::: Passage

Backup & Restore
This guide covers backup strategies, procedures, and restore operations for NopeSight, ensuring data protection and business continuity.
Backup Strategy
Overview
Backup Schedule
backup_schedule:
full_backup:
frequency: weekly
day: sunday
time: "02:00"
retention: 4_weeks
incremental_backup:
frequency: daily
time: "02:00"
retention: 7_days
transaction_logs:
frequency: hourly
retention: 24_hours
snapshots:
frequency: every_4_hours
retention: 48_hours
Database Backup
MongoDB Backup
#!/bin/bash
# MongoDB backup script
BACKUP_DIR="/backup/mongodb"
TIMESTAMP=$(date +%Y%m%d_%H%M%S)
BACKUP_NAME="nopesight_${TIMESTAMP}"
# Create backup directory
mkdir -p ${BACKUP_DIR}/${BACKUP_NAME}
# Perform backup
mongodump \
--uri="${MONGODB_URI}" \
--out="${BACKUP_DIR}/${BACKUP_NAME}" \
--gzip \
--oplog
# Create archive
tar -czf ${BACKUP_DIR}/${BACKUP_NAME}.tar.gz \
-C ${BACKUP_DIR} ${BACKUP_NAME}
# Remove uncompressed backup
rm -rf ${BACKUP_DIR}/${BACKUP_NAME}
# Upload to cloud storage
aws s3 cp ${BACKUP_DIR}/${BACKUP_NAME}.tar.gz \
s3://nopesight-backups/mongodb/
PostgreSQL Backup
#!/bin/bash
# PostgreSQL backup script
BACKUP_DIR="/backup/postgresql"
TIMESTAMP=$(date +%Y%m%d_%H%M%S)
BACKUP_NAME="nopesight_${TIMESTAMP}.sql.gz"
# Create backup directory
mkdir -p ${BACKUP_DIR}
# Perform backup
pg_dump \
-h ${DB_HOST} \
-U ${DB_USER} \
-d ${DB_NAME} \
--no-owner \
--no-privileges \
| gzip > ${BACKUP_DIR}/${BACKUP_NAME}
# Upload to cloud storage
aws s3 cp ${BACKUP_DIR}/${BACKUP_NAME} \
s3://nopesight-backups/postgresql/
Application Backup
Configuration Files
#!/bin/bash
# Configuration backup script
CONFIG_DIRS=(
"/etc/nopesight"
"/opt/nopesight/config"
"/var/lib/nopesight/custom"
)
BACKUP_DIR="/backup/config"
TIMESTAMP=$(date +%Y%m%d_%H%M%S)
BACKUP_NAME="config_${TIMESTAMP}.tar.gz"
# Create backup
tar -czf ${BACKUP_DIR}/${BACKUP_NAME} \
${CONFIG_DIRS[@]} \
--exclude='*.log' \
--exclude='*.tmp'
# Encrypt backup
openssl enc -aes-256-cbc \
-salt \
-in ${BACKUP_DIR}/${BACKUP_NAME} \
-out ${BACKUP_DIR}/${BACKUP_NAME}.enc \
-k ${BACKUP_PASSWORD}
# Remove unencrypted backup
rm ${BACKUP_DIR}/${BACKUP_NAME}
File Attachments
#!/usr/bin/env python3
# File attachment backup script
import os
import boto3
import hashlib
from datetime import datetime
class AttachmentBackup:
def __init__(self):
self.s3 = boto3.client('s3')
self.bucket = 'nopesight-backups'
self.source_dir = '/var/lib/nopesight/attachments'
def backup_attachments(self):
"""Backup all attachments to S3"""

::::::
::: Data shown

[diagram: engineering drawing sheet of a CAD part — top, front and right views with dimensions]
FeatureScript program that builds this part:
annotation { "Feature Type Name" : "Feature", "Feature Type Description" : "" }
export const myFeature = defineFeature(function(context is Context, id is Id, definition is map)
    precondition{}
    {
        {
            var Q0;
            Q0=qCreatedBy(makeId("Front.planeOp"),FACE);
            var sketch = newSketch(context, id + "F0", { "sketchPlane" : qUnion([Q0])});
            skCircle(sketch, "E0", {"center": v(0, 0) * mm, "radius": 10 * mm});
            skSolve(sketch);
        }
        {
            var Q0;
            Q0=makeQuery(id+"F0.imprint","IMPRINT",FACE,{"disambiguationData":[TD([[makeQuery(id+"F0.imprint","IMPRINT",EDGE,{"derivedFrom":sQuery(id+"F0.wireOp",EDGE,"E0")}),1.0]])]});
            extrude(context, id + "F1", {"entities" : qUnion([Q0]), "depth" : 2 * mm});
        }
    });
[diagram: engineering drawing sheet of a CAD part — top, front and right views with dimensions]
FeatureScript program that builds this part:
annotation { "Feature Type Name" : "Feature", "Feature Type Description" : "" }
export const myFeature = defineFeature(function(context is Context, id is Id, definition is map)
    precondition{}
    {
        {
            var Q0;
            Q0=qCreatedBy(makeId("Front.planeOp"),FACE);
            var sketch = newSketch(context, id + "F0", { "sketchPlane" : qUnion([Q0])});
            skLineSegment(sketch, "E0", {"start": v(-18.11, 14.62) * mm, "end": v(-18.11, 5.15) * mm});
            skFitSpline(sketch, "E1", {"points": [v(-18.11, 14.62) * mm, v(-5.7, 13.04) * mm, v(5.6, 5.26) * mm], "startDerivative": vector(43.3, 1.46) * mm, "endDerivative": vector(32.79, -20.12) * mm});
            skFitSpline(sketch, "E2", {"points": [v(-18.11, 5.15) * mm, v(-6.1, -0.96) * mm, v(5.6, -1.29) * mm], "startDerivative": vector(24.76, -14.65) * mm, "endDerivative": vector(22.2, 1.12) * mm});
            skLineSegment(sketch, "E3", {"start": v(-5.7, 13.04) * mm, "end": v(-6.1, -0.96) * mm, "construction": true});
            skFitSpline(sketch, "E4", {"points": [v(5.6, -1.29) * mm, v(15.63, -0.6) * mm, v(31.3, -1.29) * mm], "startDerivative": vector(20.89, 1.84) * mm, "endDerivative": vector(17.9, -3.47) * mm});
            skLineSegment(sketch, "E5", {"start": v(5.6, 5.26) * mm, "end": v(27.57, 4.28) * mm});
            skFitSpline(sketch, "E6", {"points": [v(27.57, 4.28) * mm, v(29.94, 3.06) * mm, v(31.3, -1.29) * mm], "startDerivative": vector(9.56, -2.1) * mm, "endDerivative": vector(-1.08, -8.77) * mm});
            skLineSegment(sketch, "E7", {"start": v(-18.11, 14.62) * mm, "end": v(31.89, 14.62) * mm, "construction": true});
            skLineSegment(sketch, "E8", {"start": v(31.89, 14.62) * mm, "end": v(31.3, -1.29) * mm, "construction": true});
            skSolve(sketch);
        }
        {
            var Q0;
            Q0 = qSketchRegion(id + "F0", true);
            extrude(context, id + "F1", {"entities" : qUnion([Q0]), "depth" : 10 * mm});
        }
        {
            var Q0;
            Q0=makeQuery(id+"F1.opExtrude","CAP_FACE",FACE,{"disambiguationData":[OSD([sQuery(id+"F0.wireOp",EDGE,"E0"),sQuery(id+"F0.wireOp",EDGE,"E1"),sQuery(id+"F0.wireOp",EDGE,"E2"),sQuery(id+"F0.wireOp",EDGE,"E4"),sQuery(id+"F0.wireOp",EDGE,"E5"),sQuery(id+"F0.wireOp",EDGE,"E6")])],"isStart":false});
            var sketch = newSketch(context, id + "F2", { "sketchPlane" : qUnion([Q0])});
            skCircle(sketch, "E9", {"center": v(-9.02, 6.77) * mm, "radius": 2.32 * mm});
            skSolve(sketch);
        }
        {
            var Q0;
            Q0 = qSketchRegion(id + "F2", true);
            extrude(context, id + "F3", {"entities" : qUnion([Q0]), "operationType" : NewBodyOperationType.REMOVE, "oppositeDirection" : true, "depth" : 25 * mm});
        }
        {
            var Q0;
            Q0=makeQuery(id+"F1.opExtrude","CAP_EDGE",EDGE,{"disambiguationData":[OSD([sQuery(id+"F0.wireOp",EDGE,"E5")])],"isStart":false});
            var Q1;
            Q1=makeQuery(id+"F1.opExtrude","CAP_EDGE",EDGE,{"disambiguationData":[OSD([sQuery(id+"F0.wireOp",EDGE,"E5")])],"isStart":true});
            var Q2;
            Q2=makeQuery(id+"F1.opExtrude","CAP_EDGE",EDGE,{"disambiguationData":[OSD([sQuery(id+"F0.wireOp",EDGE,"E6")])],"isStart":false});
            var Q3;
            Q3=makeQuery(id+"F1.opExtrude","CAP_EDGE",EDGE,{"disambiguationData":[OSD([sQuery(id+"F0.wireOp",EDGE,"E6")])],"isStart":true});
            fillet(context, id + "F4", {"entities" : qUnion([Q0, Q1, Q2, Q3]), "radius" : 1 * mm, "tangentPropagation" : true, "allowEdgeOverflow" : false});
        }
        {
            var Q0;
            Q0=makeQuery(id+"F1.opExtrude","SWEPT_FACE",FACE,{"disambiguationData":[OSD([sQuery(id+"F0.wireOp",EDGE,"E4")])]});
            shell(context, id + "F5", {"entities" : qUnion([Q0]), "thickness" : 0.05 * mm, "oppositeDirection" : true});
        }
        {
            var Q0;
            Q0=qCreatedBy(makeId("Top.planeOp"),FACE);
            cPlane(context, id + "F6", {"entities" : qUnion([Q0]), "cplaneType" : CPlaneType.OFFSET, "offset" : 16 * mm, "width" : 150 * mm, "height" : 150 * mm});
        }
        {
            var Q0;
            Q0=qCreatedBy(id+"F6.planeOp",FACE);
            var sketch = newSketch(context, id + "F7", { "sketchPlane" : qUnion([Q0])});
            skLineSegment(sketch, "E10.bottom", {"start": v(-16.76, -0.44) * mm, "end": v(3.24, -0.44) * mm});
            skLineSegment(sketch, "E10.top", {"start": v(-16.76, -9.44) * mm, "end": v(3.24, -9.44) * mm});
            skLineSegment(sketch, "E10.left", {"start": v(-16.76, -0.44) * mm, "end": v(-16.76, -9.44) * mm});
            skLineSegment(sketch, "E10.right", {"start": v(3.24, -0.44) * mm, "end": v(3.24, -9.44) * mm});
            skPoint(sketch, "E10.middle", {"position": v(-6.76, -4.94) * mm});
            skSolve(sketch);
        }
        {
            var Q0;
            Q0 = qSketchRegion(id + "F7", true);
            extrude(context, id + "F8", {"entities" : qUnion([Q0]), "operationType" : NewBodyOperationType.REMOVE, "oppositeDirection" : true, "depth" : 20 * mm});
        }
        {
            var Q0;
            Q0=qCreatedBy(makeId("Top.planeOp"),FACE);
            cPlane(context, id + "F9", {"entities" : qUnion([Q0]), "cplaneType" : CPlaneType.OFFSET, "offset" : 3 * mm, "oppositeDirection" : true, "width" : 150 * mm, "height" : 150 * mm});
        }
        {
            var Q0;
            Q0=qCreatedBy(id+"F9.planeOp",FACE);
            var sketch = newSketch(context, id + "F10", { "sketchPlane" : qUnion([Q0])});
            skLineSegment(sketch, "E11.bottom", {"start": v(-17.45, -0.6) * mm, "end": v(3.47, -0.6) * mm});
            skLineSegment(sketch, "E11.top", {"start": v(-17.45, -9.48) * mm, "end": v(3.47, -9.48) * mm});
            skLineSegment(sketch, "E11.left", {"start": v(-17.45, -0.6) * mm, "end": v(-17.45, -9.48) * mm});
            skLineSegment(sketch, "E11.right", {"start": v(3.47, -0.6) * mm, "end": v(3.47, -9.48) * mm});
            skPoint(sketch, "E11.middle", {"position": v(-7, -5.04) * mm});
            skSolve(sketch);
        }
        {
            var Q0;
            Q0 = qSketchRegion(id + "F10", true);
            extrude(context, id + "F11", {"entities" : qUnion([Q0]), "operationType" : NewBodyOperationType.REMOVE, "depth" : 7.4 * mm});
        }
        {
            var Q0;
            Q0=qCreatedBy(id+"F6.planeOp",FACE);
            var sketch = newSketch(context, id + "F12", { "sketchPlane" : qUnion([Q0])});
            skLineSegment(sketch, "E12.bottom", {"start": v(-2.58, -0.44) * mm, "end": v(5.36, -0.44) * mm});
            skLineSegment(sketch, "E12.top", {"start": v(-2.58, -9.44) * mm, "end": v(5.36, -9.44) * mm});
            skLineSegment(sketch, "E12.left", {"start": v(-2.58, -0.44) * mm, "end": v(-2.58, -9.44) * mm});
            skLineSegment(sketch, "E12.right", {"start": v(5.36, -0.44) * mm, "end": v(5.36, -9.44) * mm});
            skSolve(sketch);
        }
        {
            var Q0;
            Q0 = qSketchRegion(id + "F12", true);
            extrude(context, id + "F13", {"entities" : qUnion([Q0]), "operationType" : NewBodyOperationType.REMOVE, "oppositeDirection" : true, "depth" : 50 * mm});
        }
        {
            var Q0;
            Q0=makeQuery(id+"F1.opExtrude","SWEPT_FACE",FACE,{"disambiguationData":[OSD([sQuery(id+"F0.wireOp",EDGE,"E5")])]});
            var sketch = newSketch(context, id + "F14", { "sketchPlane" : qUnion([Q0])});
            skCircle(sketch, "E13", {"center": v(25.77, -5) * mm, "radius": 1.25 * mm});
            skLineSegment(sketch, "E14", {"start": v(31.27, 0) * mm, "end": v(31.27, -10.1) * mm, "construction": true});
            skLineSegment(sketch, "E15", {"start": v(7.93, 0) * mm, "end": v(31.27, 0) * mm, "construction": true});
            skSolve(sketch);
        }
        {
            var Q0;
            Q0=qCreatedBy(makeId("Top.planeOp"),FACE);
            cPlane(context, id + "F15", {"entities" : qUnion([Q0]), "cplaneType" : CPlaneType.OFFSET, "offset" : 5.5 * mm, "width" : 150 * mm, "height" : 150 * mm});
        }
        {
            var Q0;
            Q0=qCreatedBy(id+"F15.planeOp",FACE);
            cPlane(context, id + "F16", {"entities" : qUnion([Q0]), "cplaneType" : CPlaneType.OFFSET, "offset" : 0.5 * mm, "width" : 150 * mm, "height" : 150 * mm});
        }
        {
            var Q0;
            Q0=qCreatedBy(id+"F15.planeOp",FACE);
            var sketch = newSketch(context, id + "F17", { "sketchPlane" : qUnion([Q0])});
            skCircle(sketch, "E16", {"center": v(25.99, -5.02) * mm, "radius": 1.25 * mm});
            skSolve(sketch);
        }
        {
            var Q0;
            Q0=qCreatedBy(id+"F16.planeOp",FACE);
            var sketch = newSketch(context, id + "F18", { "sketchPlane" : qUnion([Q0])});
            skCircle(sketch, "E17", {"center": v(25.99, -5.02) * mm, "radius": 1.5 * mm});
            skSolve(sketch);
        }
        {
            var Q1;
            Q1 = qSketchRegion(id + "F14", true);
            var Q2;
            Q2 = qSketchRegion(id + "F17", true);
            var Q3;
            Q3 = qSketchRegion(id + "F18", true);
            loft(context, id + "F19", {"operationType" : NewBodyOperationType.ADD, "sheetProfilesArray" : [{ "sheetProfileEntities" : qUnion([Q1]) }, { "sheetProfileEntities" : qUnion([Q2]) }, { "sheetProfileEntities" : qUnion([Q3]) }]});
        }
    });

::::::

= Work request 1 =
In the backup and restore guide, rename "business continuity" to "service continuity" and restate the stretch from "Backup & Restore" through "and business continuity.".
= Work request 2 =
Continue the backup and restore guide from the point where it stops.
You won't need the records.

= Answer section 1 =
Backup & Restore
This guide covers backup strategies, procedures, and restore operations for NopeSight, ensuring data protection and service continuity.

= Answer section 2 =
backup_manifest = []
for root, dirs, files in os.walk(self.source_dir):
for file in files:
file_path = os.path.join(root, file)
relative_path = os.path.relpath(file_path, self.source_dir)
# Calculate checksum
checksum = self.calculate_checksum(file_path)
# Upload to S3
s3_key = f"attachments/{relative_path}"
self.s3.upload_file(
file_path,
self.bucket,
s3_key,
ExtraArgs={
'Metadata': {
'checksum': checksum,
'backup_date': datetime.now().isoformat()
}
}
)
backup_manifest.append({
'file': relative_path,
'checksum': checksum,
's3_key': s3_key
})
# Save manifest
self.save_manifest(backup_manifest)
def calculate_checksum(self, file_path):
"""Calculate SHA256 checksum of file"""
sha256_hash = hashlib.sha256()
with open(file_path, "rb") as f:
for byte_block in iter(lambda: f.read(4096), b""):
sha256_hash.update(byte_block)
return sha256_hash.hexdigest()
if __name__ == "__main__":
backup = AttachmentBackup()
backup.backup_attachments()
Automated Backup
Backup Automation Script
#!/bin/bash
# Master backup automation script
set -euo pipefail
# Configuration
BACKUP_ROOT="/backup"
LOG_FILE="${BACKUP_ROOT}/backup.log"
NOTIFICATION_EMAIL="admin@company.com"
# Logging function
log() {
echo "[$(date +'%Y-%m-%d %H:%M:%S')] $1" | tee -a ${LOG_FILE}
}
# Error handling
handle_error() {
log "ERROR: Backup failed at line $1"
send_notification "Backup Failed" "Backup process failed. Check logs for details."
exit 1
}
trap 'handle_error $LINENO' ERR
# Send notification
send_notification() {
local subject=$1
local message=$2
echo "${message}" | mail -s "NopeSight Backup: ${subject}" ${NOTIFICATION_EMAIL}
}
# Main backup process
main() {
log "Starting backup process"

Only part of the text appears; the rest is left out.